- Directed by: Jessica Beshir
- Written by: Jessica Beshir
- Produced by: Jessica Beshir
- Cinematography: Jessica Beshir
- Edited by: Jeanne Applegate; Dustin Waldman;
- Production companies: XTR; JustFilms/Ford Foundation; Merkhana Films; Neon Heart Productions; Files Collective; The Open Society Foundation; The Jerome Foundation; Doha Film Institute;
- Distributed by: Janus Films (United States)
- Release dates: January 30, 2021 (Sundance); September 3, 2021 (United States);
- Running time: 118 minutes
- Countries: United States; Ethiopia; Qatar;
- Languages: Oromifa; Harari; Amharic;

= Faya Dayi =

Faya Dayi is a 2021 American-Ethiopian documentary film, directed, written, starring and produced by Jessica Beshir. It explores the rituals of khat, a psychoactive plant that plays an important role in Ethiopia's economy and culture.

The film had its world premiere at the Sundance Film Festival on January 30, 2021. It was released on September 3, 2021, by Janus Films.

==Synopsis==
The film explores the religious rituals of khat chewing in Harar.

==Release==
The film had its world premiere at the Sundance Film Festival documentary competition on January 30, 2021.
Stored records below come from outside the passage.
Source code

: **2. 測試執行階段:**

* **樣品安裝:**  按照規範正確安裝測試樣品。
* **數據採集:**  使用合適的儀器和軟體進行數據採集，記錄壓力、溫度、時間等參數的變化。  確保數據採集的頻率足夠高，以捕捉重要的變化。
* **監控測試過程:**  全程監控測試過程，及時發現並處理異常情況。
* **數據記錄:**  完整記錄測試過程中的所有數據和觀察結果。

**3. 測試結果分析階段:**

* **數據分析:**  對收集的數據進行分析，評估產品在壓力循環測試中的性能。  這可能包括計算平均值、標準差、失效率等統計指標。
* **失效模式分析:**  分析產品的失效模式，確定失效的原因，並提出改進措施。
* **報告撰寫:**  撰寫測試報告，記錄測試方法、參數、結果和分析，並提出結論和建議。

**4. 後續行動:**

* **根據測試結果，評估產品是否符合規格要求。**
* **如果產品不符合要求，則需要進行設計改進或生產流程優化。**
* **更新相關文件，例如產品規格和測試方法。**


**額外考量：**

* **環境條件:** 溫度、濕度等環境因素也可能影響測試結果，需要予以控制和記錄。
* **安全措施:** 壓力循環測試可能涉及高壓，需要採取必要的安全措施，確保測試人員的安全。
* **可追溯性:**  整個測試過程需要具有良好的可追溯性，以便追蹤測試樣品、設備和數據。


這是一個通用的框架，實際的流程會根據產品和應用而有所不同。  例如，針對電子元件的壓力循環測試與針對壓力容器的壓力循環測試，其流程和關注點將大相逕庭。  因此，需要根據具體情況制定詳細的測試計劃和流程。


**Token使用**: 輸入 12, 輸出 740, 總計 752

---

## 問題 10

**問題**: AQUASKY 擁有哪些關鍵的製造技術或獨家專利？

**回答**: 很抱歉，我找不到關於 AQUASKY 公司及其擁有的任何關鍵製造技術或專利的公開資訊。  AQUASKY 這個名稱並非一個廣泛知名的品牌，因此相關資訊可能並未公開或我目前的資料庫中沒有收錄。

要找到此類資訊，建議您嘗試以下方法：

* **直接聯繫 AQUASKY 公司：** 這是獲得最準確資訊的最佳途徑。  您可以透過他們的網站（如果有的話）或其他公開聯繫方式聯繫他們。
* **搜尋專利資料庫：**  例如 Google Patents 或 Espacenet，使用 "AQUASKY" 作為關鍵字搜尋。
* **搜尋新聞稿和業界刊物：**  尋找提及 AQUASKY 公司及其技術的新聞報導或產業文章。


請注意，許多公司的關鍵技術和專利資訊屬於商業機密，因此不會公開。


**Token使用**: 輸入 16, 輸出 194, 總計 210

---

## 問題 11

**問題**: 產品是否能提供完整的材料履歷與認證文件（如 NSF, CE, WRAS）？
In April 2021, Janus Films acquired U.S. distribution rights to the film, with Mubi acquiring distribution rights in the U.K., Ireland, Latin America, Italy, France, Germany, Turkey and India. It was released in the USA on September 3, 2021.

==Reception==
Faya Dayi received positive reviews from film critics. It holds a 91% approval rating on review aggregator website Rotten Tomatoes, based on 11 reviews, with a weighted average of 8.10/10.